They’ve started putting up the Christmas decorations in Porto and it seems so recent that I saw them taking them down but somehow that was last year. I guess that’s how it happens with Christmas, it’s here, it’s gone and it’s back again. Do they store them or make new ones? I’ll have to see if the shapes are the same when they are up and running because I remember them vividly from last year. The Christmas tree issue has become impossible because the fact is that they don’t have (the same type of) pine trees in Portugal. They have a version of a Christmas tree but it’s not what we northern Europeans are used to, so plastic it is, unless we can drive one down from Sweden of course. So, any Swedes driving south in the coming weeks with a van and a whole lot of space, bring a Christmas tree. I suppose this is what millionaires do when they fly in oysters for breakfast.
I went into town again today, my hand strapped up and covered in some relieving cream. Right now I have it in a brace but I have to say it’s improving a lot by hardly using it. Still, getting the lid off the honey jar is still something of an issue. The left is pretty much painless and the right is liable for the occasional spasm and if I touch it in the wrong spot it gives me a bit of a shock. But without being a doctor, I get the feeling that it’s nothing serious, it’s a strain from all that record moving, grabbing them in bunches and taking them out of the shelves. Plus lifting boxes (or trying), pushing, pulling, dragging, slotting squares in spaces, balancing, catching, tipping, leaning, labelling, securing, fastening, taping, slicing, cutting, building, organising, anything involving packing, placing, moving, fixing, filling, discarding, keeping, finding – and moving.

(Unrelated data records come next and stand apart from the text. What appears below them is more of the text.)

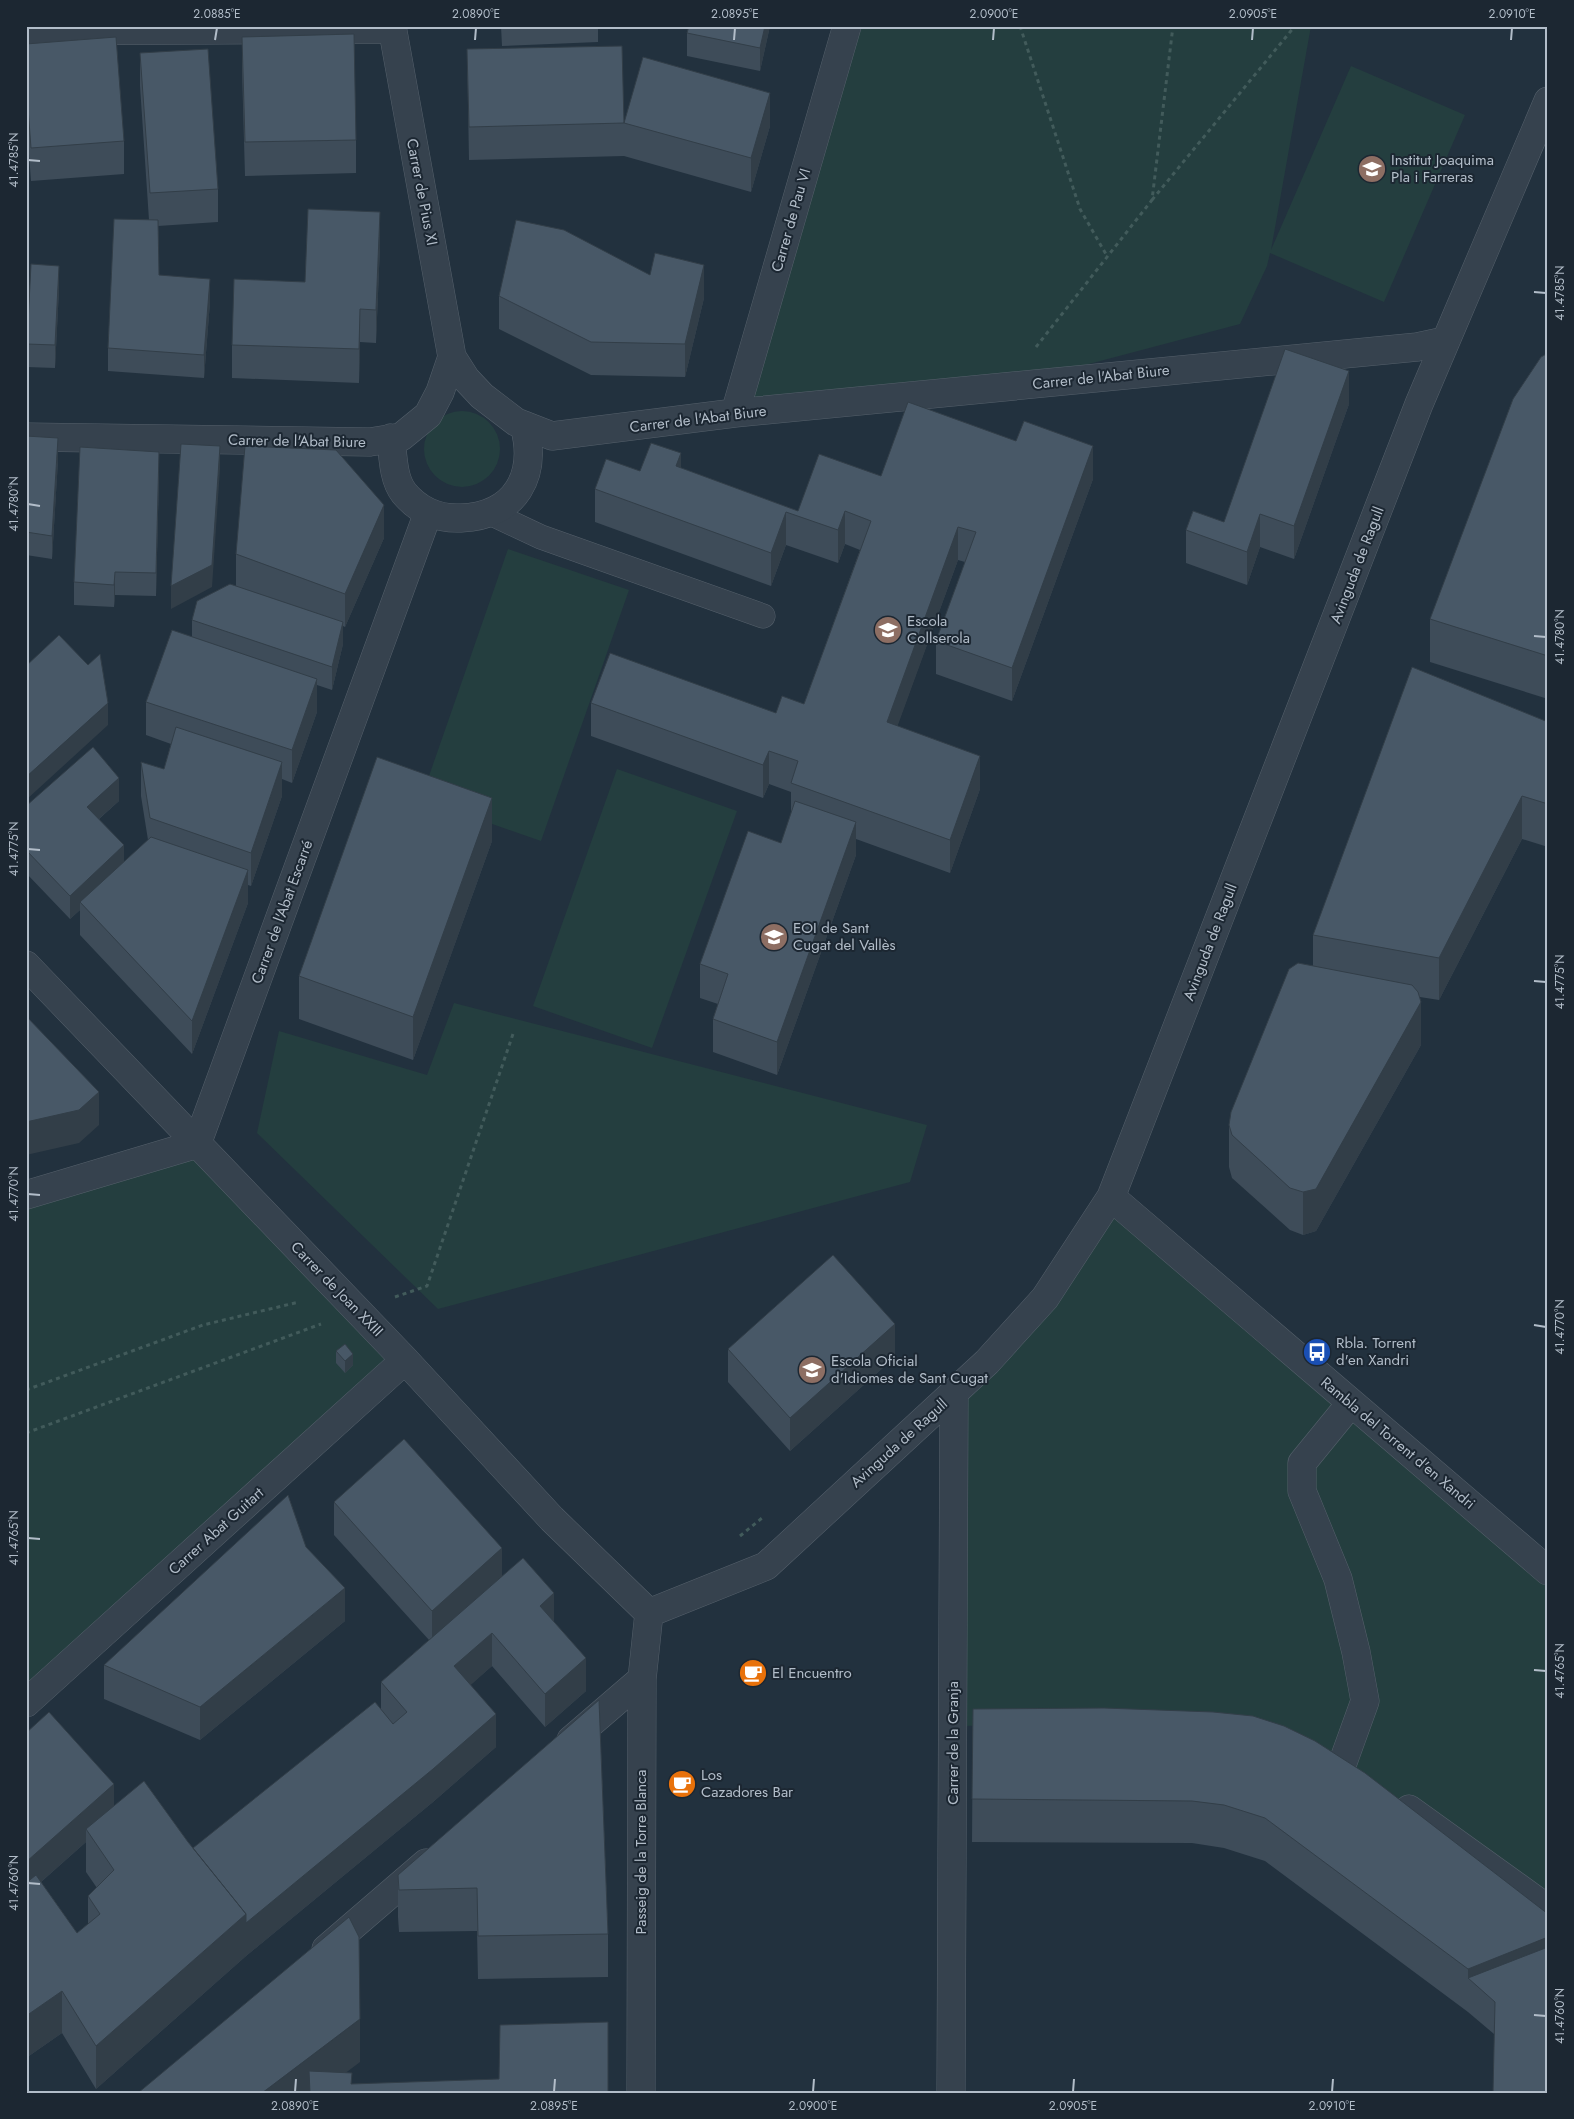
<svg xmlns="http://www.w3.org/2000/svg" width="1574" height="2119" viewBox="0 0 1574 2119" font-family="Jost,sans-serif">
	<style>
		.green { fill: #243e3f }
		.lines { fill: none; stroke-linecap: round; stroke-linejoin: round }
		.lane-casing { stroke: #55606b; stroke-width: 25 }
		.street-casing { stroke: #55606b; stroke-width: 29 }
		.path { stroke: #425b5b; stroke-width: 3; stroke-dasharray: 4 4; stroke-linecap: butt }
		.lane { stroke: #36424e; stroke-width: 24 }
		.street { stroke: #36424e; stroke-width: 28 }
		.wall { fill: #3e4c59; fill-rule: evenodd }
		.shaded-wall { fill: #323e48 }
		.building { fill: #485867; stroke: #323e48 }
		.ticks { fill: none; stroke: #b2bdc9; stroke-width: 2 }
		.labels { text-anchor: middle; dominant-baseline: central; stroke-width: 4; stroke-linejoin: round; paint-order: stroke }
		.poi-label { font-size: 15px; fill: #b2bdc9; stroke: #1c2732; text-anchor: start }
		.street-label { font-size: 15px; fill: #b2bdc9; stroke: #1c2732 }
		.neatline { fill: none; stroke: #b2bdc9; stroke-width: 2 }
		.ticks-label { font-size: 12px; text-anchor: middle; fill: #b2bdc9 }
	</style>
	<rect width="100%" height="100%" fill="#22313e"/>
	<!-- green -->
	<path class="green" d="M846,26H1311L1271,250L1351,66L1465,115L1384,302L1270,253L1267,266L1240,324L1006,386L735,413Z
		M424 449a38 38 0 1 1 76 0a38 38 0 1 1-76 0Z
		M508,549L629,590L541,841L421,799Z
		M617,769L737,811L652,1048L533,1006Z
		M454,1003L927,1125L910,1182L438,1309L257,1133L279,1031L427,1075Z
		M197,1144L405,1360L26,1701V1194Z
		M1111,1197L1548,1571V1909L1215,1723L953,1726L954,1393Z"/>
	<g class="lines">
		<defs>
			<path id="lane" d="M490,513L541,537L763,616"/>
			<path id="street" d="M392,26L452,357L466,379L482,396L516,422L552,436L735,413L1417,347L1445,341
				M26,31L392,29
				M735,413L847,26
				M26,437L370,442L401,437L428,415L440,392L452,357
				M391,438C393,456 393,479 404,493C419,511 439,519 461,518C516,516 538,475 524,425
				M26,965L405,1360L552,1519L649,1613
				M197,1144L428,513
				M26,1195L197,1144
				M1111,1197L1548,1571
				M649,1613L766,1566L987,1362L1045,1298L1111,1197L1419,404L1548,101
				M26,1703L405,1360
				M571,1740L642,1679
				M1343,1762L1365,1701L1356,1652L1338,1579L1302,1491V1463L1351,1403
				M1409,1809L1548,1909
				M326,1949L426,1863
				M641,2093L642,1679L649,1613
				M951,2093L954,1393"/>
		</defs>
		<!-- lane casing -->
		<use href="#lane" class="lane-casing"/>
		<!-- street casing -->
		<use href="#street" class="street-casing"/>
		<!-- path -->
		<path class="path" d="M1020,26L1080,209L1107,256
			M1152,200L1295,26
			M1036,347L1152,200L1173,26
			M395,1297L427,1286L513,1034
			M26,1390L203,1325L299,1302
			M26,1433L321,1324
			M740,1536L762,1518"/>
		<!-- lane -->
		<use href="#lane" class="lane"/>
		<!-- street -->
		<use href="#street" class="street"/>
	</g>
	<!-- wall -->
	<path class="wall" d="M501,26H598V42L502,46Z
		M689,26H770L760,71L687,56V33Z
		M242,37L356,140V173L245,176L242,70Z
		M26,44L124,141V174L31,181L26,114Z
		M467,49L624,123L770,126L751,192L624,156L469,160Z
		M140,53L218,189V222L158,226L159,275L210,302L204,378L108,371V348L149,220L140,86Z
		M380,245L376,343L360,342L359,383L232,378V345L305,282Z
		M650,275L704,298L685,377L591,375L499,329V296Z
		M59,289L55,368L27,367V344Z
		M1548,353V699L1430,662V619Z
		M1349,404L1294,559L1260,547L1247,585L1186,563V530L1224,522Z
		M26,436L58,460L52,559L26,555Z
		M681,468L798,511L881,476L1093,479L1012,701L936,674V641L965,562L958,560L897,726L980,789L950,873L856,839V855L777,1075L713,1052V1019L718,1004L700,998V964L781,843L791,814V792L769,784L763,798L591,736V703L776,713L804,704L860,550L845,544L838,563L786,545L771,586L595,522V489L640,471Z
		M159,475L156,596L115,595L114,607L74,605V582Z
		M384,538L345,627L343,626V644L332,690L317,685V712L292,783L282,779V796L251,886L248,885V903L192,1054L80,935V910L70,919L26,873V806L119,801L99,819L124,862L148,840L141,796V762L164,769L171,744L146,735V702L192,637V620L236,586V554Z
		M1548,722V847L1522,839L1439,1000L1420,997L1421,1045L1316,1231L1303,1235L1290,1230L1232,1178L1229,1167V1125L1313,966V935Z
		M492,841L413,1060L299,1019V976Z
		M728,1349L895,1357L790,1451L728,1382Z
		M336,1351L353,1365L345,1373L336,1363Z
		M334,1502L502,1577L554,1622L586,1691L545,1727L492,1666L470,1685L496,1747L433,1802L246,1956L96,2089L62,2033L26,2058V1733L114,1806L188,1842L193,1848L381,1709V1682L429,1640L334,1535ZM86,1842V1872L97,1888L88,1896V1924L77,1933L41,1882Z
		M306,1547L345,1621L200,1740L104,1699V1665Z
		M599,1700L608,1934V1977L478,1979L477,1931L399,1932L398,1917V1875Z
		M973,1709L1548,1914L1494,2034L1468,2012L1265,1861L1224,1848L1192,1843L972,1842Z"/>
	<!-- shaded-wall -->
	<path class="shaded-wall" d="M765,26H770L760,71V48Z
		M770,93V126L751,192V158Z
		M380,212V245L376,343V310Z
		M704,265V298L685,377V344Z
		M59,266V289L55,368V345Z
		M210,279V302L204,378V355Z
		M360,309V342L359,383V349Z
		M1349,371V404L1294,559V526Z
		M58,438V460L52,559V536Z
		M220,446V469L212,587L171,609V586Z
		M1093,446V479L1012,701V668Z
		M159,452V475L156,596V573Z
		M681,453V487L676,466Z
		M384,505V538L345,627V594Z
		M845,511V544L838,563V530Z
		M786,512V545L771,586V553Z
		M1260,514V547L1247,585V552Z
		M958,527V560L887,755V722Z
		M115,572V595L114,607V585Z
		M343,622V644L332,690V667Z
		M28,637V660L26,661V638Z
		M317,679V712L292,783V750Z
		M108,703V725L26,800V777Z
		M769,751V784L763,798V765Z
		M980,756V789L950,873V840Z
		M282,762V796L251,886V853Z
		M119,778V801L87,829V807Z
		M1522,796V839L1439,1000V958Z
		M492,798V841L413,1060V1017Z
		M856,822V855L777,1075V1042Z
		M124,845V868L80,902V910L70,919V896Z
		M248,870V903L192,1054V1021Z
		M1421,1002V1045L1316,1231L1303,1235V1192Z
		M99,1092V1125L79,1143L26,1155V1122Z
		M895,1324V1357L790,1451V1418Z
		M353,1354V1365L345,1373V1361Z
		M502,1548V1581L432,1644V1611Z
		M345,1588V1621L200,1740V1707Z
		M554,1593V1626L540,1606Z
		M492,1633V1666L454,1700V1666Z
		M586,1658V1691L545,1727V1694Z
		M496,1714V1747L433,1802L246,1956L96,2089V2046L246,1914Z
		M114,1784V1817L86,1829V1842L26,1895V1862Z
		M1548,1937V1980L1468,1978V1969Z
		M62,1991V2033L26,2058V2016Z
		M360,2019V2062L319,2093H262Z"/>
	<!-- building -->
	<path class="building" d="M689,26H765L760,48L687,33Z
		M354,34L356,140L245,142L242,37Z
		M116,37L124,141L31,148L26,81V44Z
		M622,46L624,123L469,127L467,49Z
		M208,49L218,189L150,193L140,53Z
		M643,57L770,93L751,158L624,123Z
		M308,209L380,212L376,310L360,309L359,349L232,345L234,279L305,282Z
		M114,219L158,220L159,275L210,279L204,355L108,348Z
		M516,220L564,230L650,275L655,253L704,265L685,344L591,342L499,296Z
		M31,264L59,266L55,345L27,344Z
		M1285,349L1349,371L1294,526L1260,514L1247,552L1186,530L1193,511L1224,522Z
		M1548,353V656L1430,619L1513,399L1541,357Z
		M908,402L1016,441L1024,421L1093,446L1012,668L936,641L976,532L958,527L887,722L980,756L950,840L791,783L798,761L769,751L763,765L591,703L610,653L776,713L782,696L804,704L871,521L845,511L838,530L786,512L771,553L595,489L606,459L640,471L651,443L681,453L676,466L798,511L819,454L881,476Z
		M26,436L58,438L52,536L26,532Z
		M181,444L220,446L212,565L171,586Z
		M245,446L336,450L384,505L345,594L236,554Z
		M80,447L159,452L156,573L115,572L114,585L74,582Z
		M230,584L343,622L332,667L192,620L197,601Z
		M172,630L317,679L292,750L146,702Z
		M59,635L88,665L100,654L108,703L26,777V666Z
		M1412,667L1548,722V804L1522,796L1439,958L1313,935Z
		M176,727L282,762L251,853L150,818L141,762L164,769Z
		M93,747L119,778L87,807L124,845L70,896L26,850V806Z
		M377,757L492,798L413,1017L299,976Z
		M795,801L856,822L777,1042L713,1019L728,974L700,964L748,831L781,843Z
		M151,837L248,870L192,1021L80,902Z
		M1298,963L1412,985L1418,992L1421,1002L1316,1189L1303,1192L1290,1188L1232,1135L1229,1125L1231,1112L1289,969Z
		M26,1016L99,1092L79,1110L26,1122Z
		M833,1255L895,1324L790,1418L728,1349Z
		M345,1344L353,1354L345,1361L336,1351Z
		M404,1439L502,1548L432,1611L334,1502Z
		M288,1495L306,1547L345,1588L200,1707L104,1665Z
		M523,1558L554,1593L540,1606L586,1658L545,1694L492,1633L454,1666L496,1714L433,1769L246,1923V1914L193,1848L375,1702L393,1724L407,1712L381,1682Z
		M599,1700L608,1934L478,1936L477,1888L399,1890L398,1875Z
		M1104,1708L1213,1712L1253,1716L1284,1726L1315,1741L1365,1773L1548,1914V1937L1468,1969L1265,1818L1224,1805L1192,1801L972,1799L973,1709Z
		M49,1712L114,1784L26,1862V1733Z
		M144,1781L188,1842L246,1914L96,2046L62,1991L26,2016V1883L36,1875L77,1933L100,1914L88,1896L114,1870L86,1829Z
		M349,1917L359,1937L360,2019L262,2093H138Z
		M1548,1947V2093H1493L1495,2002L1468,1978Z
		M608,2022V2093H310L309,2071L352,2073L351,2084L499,2079L500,2025Z"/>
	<!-- ticks -->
	<path class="ticks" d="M215,40L217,28M475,40L476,28M734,40L735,28M993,40L994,28M1252,40L1253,28M1511,40L1512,28M28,160L40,161M1534,292L1546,293M28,504L40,506M1534,636L1546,637M28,849L40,850M1534,981L1546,982M28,1194L40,1195M1534,1325L1546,1327M28,1538L40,1539M1534,1670L1546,1671M28,1883L40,1884M1534,2015L1546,2016M295,2092L296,2079M554,2092L555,2079M813,2092L814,2079M1073,2092L1074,2079M1332,2092L1333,2079"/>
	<!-- icons -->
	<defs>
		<symbol id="school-disc" viewBox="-11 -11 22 22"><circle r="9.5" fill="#8d6e63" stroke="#1c2732"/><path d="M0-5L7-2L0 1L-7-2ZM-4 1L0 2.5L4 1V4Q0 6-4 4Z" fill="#fff"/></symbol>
		<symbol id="bus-disc" viewBox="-11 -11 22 22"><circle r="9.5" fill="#1a4fb4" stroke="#1c2732"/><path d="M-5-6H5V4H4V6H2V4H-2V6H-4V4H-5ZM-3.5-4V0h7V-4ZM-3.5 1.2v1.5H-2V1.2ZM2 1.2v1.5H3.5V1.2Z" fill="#fff"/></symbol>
		<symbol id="university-disc" viewBox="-11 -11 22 22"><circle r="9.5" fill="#8d6e63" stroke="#1c2732"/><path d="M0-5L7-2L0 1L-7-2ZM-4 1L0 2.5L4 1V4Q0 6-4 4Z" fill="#fff"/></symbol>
		<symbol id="cafe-disc" viewBox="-11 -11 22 22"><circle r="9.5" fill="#e8710a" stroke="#1c2732"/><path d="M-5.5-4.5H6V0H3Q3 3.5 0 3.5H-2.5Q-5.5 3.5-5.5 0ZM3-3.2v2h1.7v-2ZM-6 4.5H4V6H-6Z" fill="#fff"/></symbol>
	</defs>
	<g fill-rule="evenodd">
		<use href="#school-disc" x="1356" y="153" width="32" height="32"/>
		<use href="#school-disc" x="872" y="614" width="32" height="32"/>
		<use href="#school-disc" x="758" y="921" width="32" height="32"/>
		<use href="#bus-disc" x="1301" y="1336" width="32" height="32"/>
		<use href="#university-disc" x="796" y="1354" width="32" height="32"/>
		<use href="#cafe-disc" x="737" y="1657" width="32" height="32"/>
		<use href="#cafe-disc" x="666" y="1768" width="32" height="32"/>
	</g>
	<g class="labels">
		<!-- poi labels -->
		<g class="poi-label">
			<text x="1391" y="160">Institut Joaquima<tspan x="1391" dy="17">Pla i Farreras</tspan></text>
			<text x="907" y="621">Escola<tspan x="907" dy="17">Collserola</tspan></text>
			<text x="793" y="928">EOI de Sant<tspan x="793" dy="17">Cugat del Vallès</tspan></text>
			<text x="1336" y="1343">Rbla. Torrent<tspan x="1336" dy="17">d'en Xandri</tspan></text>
			<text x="831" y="1361">Escola Oficial<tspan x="831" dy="17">d'Idiomes de Sant Cugat</tspan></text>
			<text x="772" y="1673">El Encuentro</text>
			<text x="701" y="1775">Los<tspan x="701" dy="17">Cazadores Bar</tspan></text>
		</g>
		<!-- street labels -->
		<g class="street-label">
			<text transform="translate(422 192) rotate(79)">Carrer de Pius XI</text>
			<text transform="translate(791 220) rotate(-74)">Carrer de Pau VI</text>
			<text transform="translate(1101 377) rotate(-6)">Carrer de l'Abat Biure</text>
			<text transform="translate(698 419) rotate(-7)">Carrer de l'Abat Biure</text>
			<text transform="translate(297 441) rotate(1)">Carrer de l'Abat Biure</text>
			<text transform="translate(1357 565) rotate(-69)">Avinguda de Ragull</text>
			<text transform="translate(282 912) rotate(-70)">Carrer de l'Abat Escarré</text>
			<text transform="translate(1210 942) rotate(-69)">Avinguda de Ragull</text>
			<text transform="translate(337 1289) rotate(46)">Carrer de Joan XXIII</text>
			<text transform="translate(899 1443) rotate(-42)">Avinguda de Ragull</text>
			<text transform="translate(1398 1443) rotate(40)">Rambla del Torrent d'en Xandri</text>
			<text transform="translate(216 1531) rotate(-42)">Carrer Abat Guitart</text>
			<text transform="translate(953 1743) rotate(-90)">Carrer de la Granja</text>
			<text transform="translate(641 1852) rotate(-90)">Passeig de la Torre Blanca</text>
		</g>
	</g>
	<!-- border -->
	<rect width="1574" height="2119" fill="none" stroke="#1c2732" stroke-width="55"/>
	<rect x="28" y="28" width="1518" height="2064" class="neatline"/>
	<g class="ticks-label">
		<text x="217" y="18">2.0885°E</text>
		<text x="476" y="18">2.0890°E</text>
		<text x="735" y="18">2.0895°E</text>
		<text x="994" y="18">2.0900°E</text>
		<text x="1253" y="18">2.0905°E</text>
		<text x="1512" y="18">2.0910°E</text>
		<text transform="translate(14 160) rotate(-90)" y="4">41.4785°N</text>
		<text transform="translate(1560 293) rotate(-90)" y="4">41.4785°N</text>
		<text transform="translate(14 504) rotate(-90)" y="4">41.4780°N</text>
		<text transform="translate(1560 637) rotate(-90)" y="4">41.4780°N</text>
		<text transform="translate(14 849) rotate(-90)" y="4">41.4775°N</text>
		<text transform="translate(1560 982) rotate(-90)" y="4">41.4775°N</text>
		<text transform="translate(14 1194) rotate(-90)" y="4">41.4770°N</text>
		<text transform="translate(1560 1327) rotate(-90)" y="4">41.4770°N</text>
		<text transform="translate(14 1538) rotate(-90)" y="4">41.4765°N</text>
		<text transform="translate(1560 1671) rotate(-90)" y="4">41.4765°N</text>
		<text transform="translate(14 1883) rotate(-90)" y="4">41.4760°N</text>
		<text transform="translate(1560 2016) rotate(-90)" y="4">41.4760°N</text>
		<text x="295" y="2110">2.0890°E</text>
		<text x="554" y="2110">2.0895°E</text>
		<text x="813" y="2110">2.0900°E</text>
		<text x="1073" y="2110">2.0905°E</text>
		<text x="1332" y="2110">2.0910°E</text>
	</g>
</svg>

We got a message back from Michel in France about cassettes and he is generously going to send us some (thank you). As they are coming from France there will be no awkward duty questions and believe me there are even awkward duty questions for a bag of old used blank tapes. My days of Amazon UK packages are over unless they come from Germany but it’s better this way anyway. The problem with Penzance as a small town on the end of a leg was that you weren’t going to get much new release traffic. Finding the Dry Cleaning record or the new Colin Blunstone reissue of One Year on double vinyl wasn’t going to be easy in Market Jew Street, the main street of Penzance. So now here today, I ordered that Colin Blunstone album through my local record store (Tubitek). They are going to try and get it for me at least, if not, I’ll be scouring the net to get it somewhere, perhaps even Amazon if I must.
They have two FNAC stores here in Porto. It’s a French department store chain that sells books and records and electronics and cameras and writing pads and pens. I went there today and signed up for a FNAC card and bought some records with a nice discount. I finally got Nick Cave and Warren Ellis’ Carnage plus the new Radiohead, Kid A Mnesia. We bought a camera there a few months ago, it’s a trendy browse and too expensive to visit often but now and again is ok as long as you leave your wallet at home and tie your hands behind your back so you can’t remove your blindfold. Olivia and I went to the musical box shop and the handmade shop and I got Chrissie and birthday prezzies for my grandchildren, do it early, although I think I’m a bit late to make the birthday.
Next in line for The Cure studio albums was Bloodflowers (2000). I like this one, it’s unfussy, more intimate somehow, not all madness and surreal partying and not all cave-dwelling either. It sounds like an album that the masses wouldn’t be able to latch on to but not because of the reasons they couldn’t latch on to Wild Mood Swings. This one is not for people who aren’t really listening. The vocals are close to you, next to you, in the seat beside you. It’s like an acoustic album with electric instruments.